§ EXERCISE PROMPT: Starting with the first line of the data that follows, transcribe every line verbatim until the line containing "10: (78, 222, 0.79)" has been transcribed.

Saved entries
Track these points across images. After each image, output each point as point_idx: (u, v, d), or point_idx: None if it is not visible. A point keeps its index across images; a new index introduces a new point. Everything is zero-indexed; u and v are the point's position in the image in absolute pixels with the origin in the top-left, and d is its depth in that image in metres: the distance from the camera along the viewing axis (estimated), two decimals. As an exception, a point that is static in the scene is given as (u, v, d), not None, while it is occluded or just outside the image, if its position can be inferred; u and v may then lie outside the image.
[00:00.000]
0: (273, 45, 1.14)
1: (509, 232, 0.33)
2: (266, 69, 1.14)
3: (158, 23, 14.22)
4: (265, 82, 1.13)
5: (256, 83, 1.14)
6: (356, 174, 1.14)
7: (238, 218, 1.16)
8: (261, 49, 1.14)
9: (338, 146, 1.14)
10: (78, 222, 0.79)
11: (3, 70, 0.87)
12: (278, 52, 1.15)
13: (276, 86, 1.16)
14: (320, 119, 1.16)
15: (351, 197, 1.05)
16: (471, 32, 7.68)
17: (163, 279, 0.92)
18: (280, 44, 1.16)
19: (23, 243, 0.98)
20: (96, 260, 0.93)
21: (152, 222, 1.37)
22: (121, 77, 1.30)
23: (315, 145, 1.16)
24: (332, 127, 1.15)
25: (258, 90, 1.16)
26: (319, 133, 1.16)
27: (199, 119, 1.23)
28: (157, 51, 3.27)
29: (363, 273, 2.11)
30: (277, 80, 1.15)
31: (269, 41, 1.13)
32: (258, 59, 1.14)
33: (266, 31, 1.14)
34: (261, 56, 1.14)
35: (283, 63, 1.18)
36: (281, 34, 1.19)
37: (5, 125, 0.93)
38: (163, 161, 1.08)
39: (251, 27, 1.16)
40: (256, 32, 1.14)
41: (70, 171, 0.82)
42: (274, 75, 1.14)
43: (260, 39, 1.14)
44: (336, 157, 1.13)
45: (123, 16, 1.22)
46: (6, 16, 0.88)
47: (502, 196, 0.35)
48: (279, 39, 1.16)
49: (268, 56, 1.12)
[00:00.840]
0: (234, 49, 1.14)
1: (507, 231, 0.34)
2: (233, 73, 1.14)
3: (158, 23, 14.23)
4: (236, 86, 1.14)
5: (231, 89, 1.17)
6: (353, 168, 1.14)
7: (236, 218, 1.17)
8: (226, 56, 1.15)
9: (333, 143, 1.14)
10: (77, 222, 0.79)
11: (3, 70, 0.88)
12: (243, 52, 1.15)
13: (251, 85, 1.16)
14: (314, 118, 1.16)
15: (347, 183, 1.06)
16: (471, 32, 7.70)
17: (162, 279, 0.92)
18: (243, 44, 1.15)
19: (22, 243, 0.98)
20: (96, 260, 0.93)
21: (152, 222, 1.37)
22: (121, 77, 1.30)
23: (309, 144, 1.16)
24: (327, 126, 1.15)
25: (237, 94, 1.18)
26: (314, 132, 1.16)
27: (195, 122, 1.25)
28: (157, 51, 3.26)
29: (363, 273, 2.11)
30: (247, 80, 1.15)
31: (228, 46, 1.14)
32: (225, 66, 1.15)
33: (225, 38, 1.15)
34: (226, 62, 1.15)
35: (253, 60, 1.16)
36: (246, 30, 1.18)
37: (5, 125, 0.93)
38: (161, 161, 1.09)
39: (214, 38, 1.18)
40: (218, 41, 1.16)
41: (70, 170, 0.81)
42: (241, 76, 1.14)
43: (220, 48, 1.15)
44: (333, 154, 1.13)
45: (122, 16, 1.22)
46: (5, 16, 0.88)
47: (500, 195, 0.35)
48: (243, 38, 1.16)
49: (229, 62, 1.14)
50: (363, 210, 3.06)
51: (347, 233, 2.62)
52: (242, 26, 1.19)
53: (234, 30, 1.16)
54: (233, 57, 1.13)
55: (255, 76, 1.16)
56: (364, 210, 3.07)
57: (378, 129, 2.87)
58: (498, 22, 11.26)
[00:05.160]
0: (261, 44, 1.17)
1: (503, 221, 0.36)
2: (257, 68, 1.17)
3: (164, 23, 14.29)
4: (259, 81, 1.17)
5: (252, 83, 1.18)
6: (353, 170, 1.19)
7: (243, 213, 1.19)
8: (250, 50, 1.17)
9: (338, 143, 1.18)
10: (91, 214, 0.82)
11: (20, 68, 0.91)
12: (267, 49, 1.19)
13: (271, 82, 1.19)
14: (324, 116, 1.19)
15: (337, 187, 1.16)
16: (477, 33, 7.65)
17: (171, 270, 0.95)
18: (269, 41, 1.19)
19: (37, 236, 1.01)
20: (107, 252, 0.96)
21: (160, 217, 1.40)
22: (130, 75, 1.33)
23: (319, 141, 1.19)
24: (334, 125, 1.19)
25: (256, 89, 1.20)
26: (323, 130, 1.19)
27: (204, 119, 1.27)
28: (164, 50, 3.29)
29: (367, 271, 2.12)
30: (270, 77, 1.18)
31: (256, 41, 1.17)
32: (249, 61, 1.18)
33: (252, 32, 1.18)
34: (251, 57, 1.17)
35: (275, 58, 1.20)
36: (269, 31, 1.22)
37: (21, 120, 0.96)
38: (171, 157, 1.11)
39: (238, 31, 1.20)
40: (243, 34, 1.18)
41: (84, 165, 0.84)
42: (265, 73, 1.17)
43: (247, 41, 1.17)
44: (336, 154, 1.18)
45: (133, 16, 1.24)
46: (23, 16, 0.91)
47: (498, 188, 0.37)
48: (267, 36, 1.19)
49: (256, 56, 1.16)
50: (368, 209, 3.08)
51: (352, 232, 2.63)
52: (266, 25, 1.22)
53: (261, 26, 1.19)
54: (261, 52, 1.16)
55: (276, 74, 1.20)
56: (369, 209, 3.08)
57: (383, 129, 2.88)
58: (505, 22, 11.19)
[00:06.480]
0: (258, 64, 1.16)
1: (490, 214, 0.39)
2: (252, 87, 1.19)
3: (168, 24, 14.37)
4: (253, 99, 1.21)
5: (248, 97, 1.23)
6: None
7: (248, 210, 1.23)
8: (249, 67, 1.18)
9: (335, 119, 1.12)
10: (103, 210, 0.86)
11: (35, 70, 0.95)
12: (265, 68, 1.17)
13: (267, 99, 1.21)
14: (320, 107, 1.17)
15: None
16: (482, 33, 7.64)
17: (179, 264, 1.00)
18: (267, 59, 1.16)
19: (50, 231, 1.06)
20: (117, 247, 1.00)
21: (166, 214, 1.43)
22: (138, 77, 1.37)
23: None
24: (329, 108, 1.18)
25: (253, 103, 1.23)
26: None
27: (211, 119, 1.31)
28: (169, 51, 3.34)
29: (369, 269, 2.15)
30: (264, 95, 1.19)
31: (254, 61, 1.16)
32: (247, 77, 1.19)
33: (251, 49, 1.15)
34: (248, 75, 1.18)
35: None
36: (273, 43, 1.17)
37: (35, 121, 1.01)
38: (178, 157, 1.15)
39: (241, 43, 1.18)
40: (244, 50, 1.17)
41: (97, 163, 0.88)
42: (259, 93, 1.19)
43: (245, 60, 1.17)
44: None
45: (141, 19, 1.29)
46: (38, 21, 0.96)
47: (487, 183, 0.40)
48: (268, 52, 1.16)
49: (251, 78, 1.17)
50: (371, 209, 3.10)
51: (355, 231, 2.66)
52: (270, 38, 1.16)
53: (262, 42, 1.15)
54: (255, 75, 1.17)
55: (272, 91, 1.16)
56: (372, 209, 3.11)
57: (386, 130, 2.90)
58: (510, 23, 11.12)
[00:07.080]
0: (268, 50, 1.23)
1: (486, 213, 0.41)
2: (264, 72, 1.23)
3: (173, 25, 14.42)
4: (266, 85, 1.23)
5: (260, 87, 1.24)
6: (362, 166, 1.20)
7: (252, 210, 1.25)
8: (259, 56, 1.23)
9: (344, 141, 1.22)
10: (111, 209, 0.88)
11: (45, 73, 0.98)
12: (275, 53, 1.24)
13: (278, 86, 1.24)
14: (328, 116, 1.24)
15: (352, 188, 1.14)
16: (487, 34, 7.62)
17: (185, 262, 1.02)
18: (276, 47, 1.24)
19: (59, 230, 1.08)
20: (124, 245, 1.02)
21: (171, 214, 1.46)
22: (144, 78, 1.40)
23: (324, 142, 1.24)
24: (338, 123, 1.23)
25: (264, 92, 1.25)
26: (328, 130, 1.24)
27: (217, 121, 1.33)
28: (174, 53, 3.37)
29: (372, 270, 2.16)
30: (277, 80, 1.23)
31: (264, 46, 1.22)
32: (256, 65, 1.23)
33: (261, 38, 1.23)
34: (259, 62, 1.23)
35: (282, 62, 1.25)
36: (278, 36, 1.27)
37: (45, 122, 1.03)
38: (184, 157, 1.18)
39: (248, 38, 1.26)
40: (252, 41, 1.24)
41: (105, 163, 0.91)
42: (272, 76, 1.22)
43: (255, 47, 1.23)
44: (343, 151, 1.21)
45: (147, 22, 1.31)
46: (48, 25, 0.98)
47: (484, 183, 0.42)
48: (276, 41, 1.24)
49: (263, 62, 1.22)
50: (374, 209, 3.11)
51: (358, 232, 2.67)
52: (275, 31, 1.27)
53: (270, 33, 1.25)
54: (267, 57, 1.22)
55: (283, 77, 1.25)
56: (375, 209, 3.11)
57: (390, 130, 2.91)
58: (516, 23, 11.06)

§ RESPONSE TO THE TASK:
Track these points across images. After each image, output each point as point_idx: (u, v, d), or point_idx: None if it is not visible. A point keeps its index across images; a new index introduces a new point. Everything is zero-indexed; u and v are the point's position in the image in absolute pixels with the origin in the top-left, and d is its depth in that image in metres: the distance from the camera along the viewing axis (estimated), two decimals. As an exception, a point that is static in the scene is given as (u, v, d), not None, while it is occluded or just outside the image, if its position can be inferred; u and v may then lie outside the image.
[00:00.000]
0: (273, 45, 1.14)
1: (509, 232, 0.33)
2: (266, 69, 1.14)
3: (158, 23, 14.22)
4: (265, 82, 1.13)
5: (256, 83, 1.14)
6: (356, 174, 1.14)
7: (238, 218, 1.16)
8: (261, 49, 1.14)
9: (338, 146, 1.14)
10: (78, 222, 0.79)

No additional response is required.